Chairman of Board of Directors of Financial Markets Supervision Authority
- Incumbent
- Assumed office March 10, 2016
- President: Ilham Aliyev
- Preceded by: Heydar Babayev

Director of National Bank of Azerbaijan
- In office May 18, 2006 – November 19, 2008

Personal details
- Born: November 15, 1970 (age 55) Baku, Azerbaijan

= Rufat Aslanli =

Azerbaijani official (born 1970)

Rufat Jabrayil oghlu Aslanli (Rüfət Aslanlı Cəbrayıl oğlu; born November 15, 1970), also spelled as Rufat Aslanly is an Azerbaijani official who serves as the Chairman of Board of Directors of Financial Markets Supervision Authority.

==Early life==
Aslanli was born on November 15, 1970, in Baku, Azerbaijan. He graduated from Azerbaijan State Economic University in 1993. In 1993–1994, he worked as Senior Economist at Agro-Industrial Bank. In 1994, he was hired by the National Bank of Azerbaijan as Senior Economist at its Credit Policies and Currency Regulation Department. In 1998, he was appointed Director of Foreign Currency Department.
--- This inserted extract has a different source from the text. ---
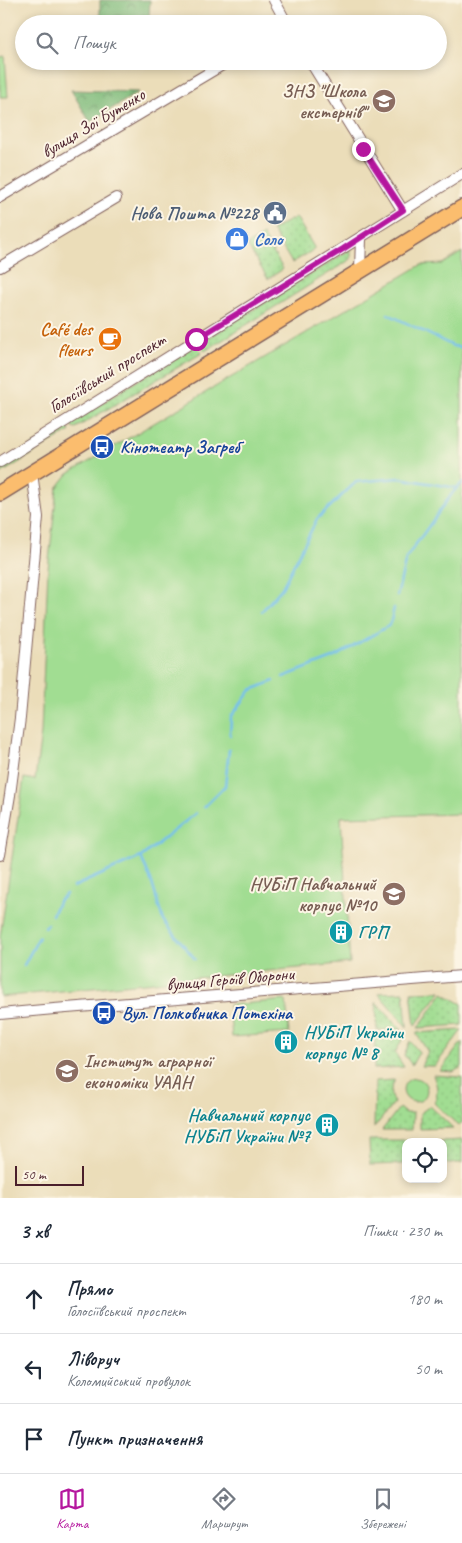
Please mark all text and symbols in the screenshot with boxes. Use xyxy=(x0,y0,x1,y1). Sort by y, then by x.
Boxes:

In 2000, Aslanli was promoted to the position of Director of Department for Management of Credit Organizations.

==Political career==
In December 2001, according to the decision of the National Assembly of Azerbaijan, he was elected to the board of directors of the National Bank of Azerbaijan. On May 18, 2006, he was appointed the Director of the National Bank. In December 2006, he was re-elected to the board of directors of the bank. In February 2007, he was appointed Deputy Chairman of Board of Directors of the National Bank. On November 19, 2008, Aslanli was appointed the Chairman of State Committee for Securities of Azerbaijan Republic. On March 10, 2016, he was appointed the Chairman of Board of Directors of Financial Markets Supervision Authority

He's married and has three children.